Coba kita menyasar hal prinsip pada dunia modern ini. Antaranya; kecepatan, kemajuan, dan semacamnya. Pertama; untuk siapa dunia ini dipercepat? Untuk siapa istilah kemajuan itu disematkan? Atas nama siapa sih kemajuan itu diperjuangkan? Kemakmuran dan kesejahteraan apa sih yang telah kita capai saat ini? Silahkan ajukan sebanyak mungkin!
Apakah kita tidak merasakan keanehan dunia yang bergerak cepat ini? Bangsa atau negara sedang berlomba dimajukan namun wajah kemanusiaan justru dimundurkan? Berapa banyak laut harus ditimbun untuk mencapai hasrat menjadi kota atau negara maju? Berapa banyak hutan harus digundulkan untuk disebut negara industri.
Berapa banyak isi bumi harus dihisap untuk mencapai target pertumbuhan? Terlalu lama kita memeras alam untuk cita-cita yang tidak juga diketahui untuk siapa dan kebaikan apa. Toh kemiskinan pada negara kaya sekalipun masih saja langgeng dipertontonkan.
Kembali ke soal virus. Di saat virus ini baru melanda beberapa bulan, lapisan ozon tertutup kembali, sungai di Venesia-Italia menjadi jernih, kualitas udara di Tiongkok semakin membaik. Paling tidak itulah implikasi langsung saat aktivitas industri berhenti sejenak pada negara maju. Membaiknya alam saat ini adalah tanda bahwa kegiatan industri jelas tidak ramah terhadap alam.
Peneliti asal Stanford University, Marshall Burke menyatakan bahwa penurunan polusi udara di Tiongkok dianggap telah menyelamatkan ribuan orang dari kematian akibat udara beracun.
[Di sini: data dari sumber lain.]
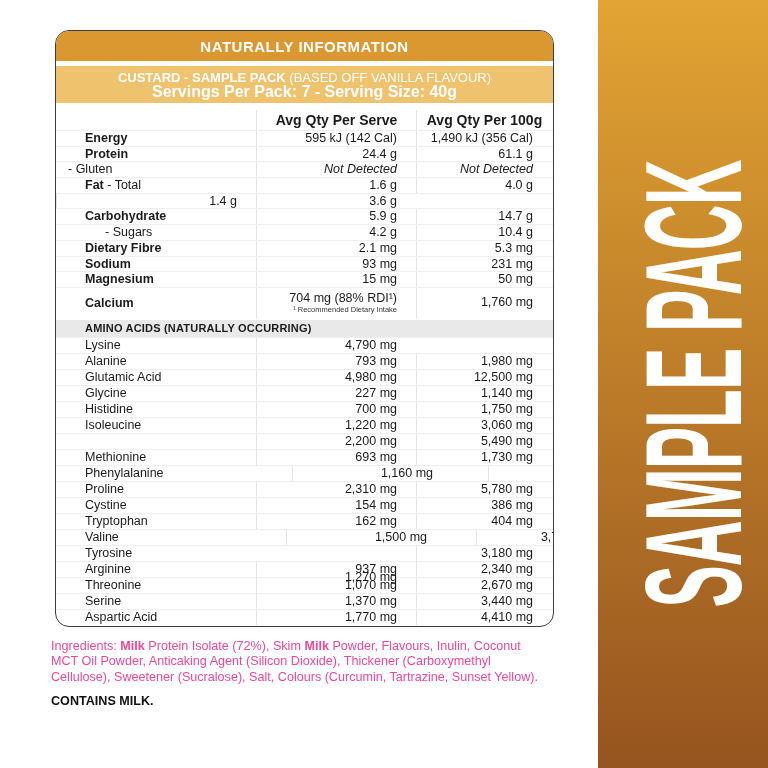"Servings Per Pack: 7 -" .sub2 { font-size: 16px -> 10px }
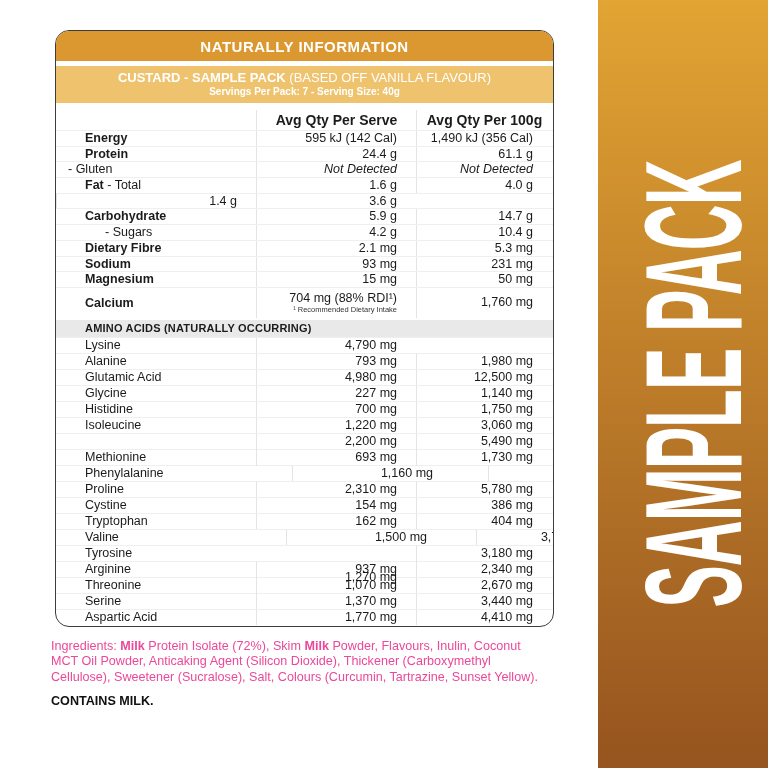"1,925 mg" div.cell { html: none -> <div>1,925 mg</div> }
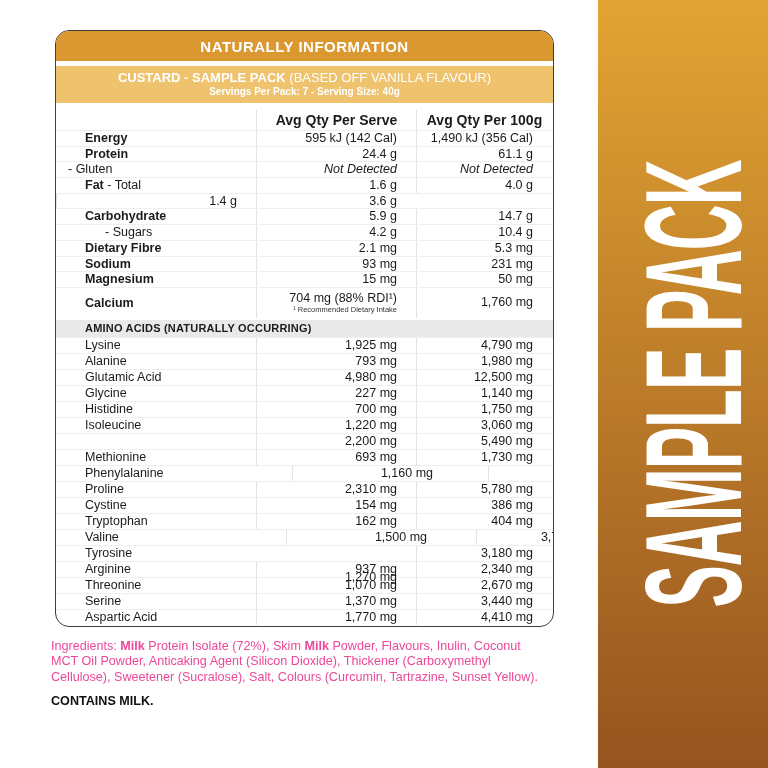"4,980 mg" div.cell { text-align: none -> center }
Dalam buku Pembangunan Tanpa Teori, Craig Jhonson mencoba membongkar asumsi-asumsi yang digunakan neoliberal dalam pembangunan. Melalui buku itu setidaknya kita bisa memahami watak dari ideologi pembangunan negara maju. Jika anda menuntaskan membacanya paling tidak bisa bertanya bahwa pembangunan itu untuk siapa sih?
Masalah kemanusiaan yang nampak pada wajah pembangunan wajib kita catat sebagai tantangan besar. Ini tidak bisa dilepaskan dengan basis cara kita mendefenisikan dunia (world view). Jauh hari sudah dikhawatirkan bahwa antroposentrisme ini akan membuahkan malapetaka besar.
Seorang intelektual muslim asal Iran, Hossein Nasr telah mengeritik konsep cogito-nya Rene Descartes sebagai biangnya. Adagium Descartes dianggap telah mendikotomi manusia dengan entitas yang lain termasuk alam. Sehinga alam hanya dilihat sebagai objek dari superioritas manusia yang dikukuhkan sebagai subjek berpikir.
Selain itu Nasr, Whiliam Chitick juga menawarkan paradigma antropokosmik sebagai kritiknya terhadap pandangan antroposentrisme yang membumi di dunia barat.
Sudahlah, ini semacam isyarat agar bumi bisa sedikit bernafas.
Secara kosmologis, bumi bisa dimaknai sebagai ibu kehidupan. Olehnya itu semua yang lahir dan tumbuh di atasnya adalah anak dari Ibu Kehidupan. Jika demikian berarti kita punya hubungan yang amat batih dengan bumi.
Jika meminjam istilah Chitick bahwa dalam relasi antropokosmiklah kita bisa menata itu, karena kita melihat bumi sebagai bagian dari kita dan kita adalah bagian darinya. Artinya jika kita menjaga bumi sama halnya menjaga diri sendiri dan begitu juga sebaliknya merusaknya berarti merusak diri kita sendiri.
Wallahu a’am bissawab.
Sopian Tamrin, S.Pd., M.Pd., Staf Pengajar FIS UNM, Direktur Eksekutif Education Corner.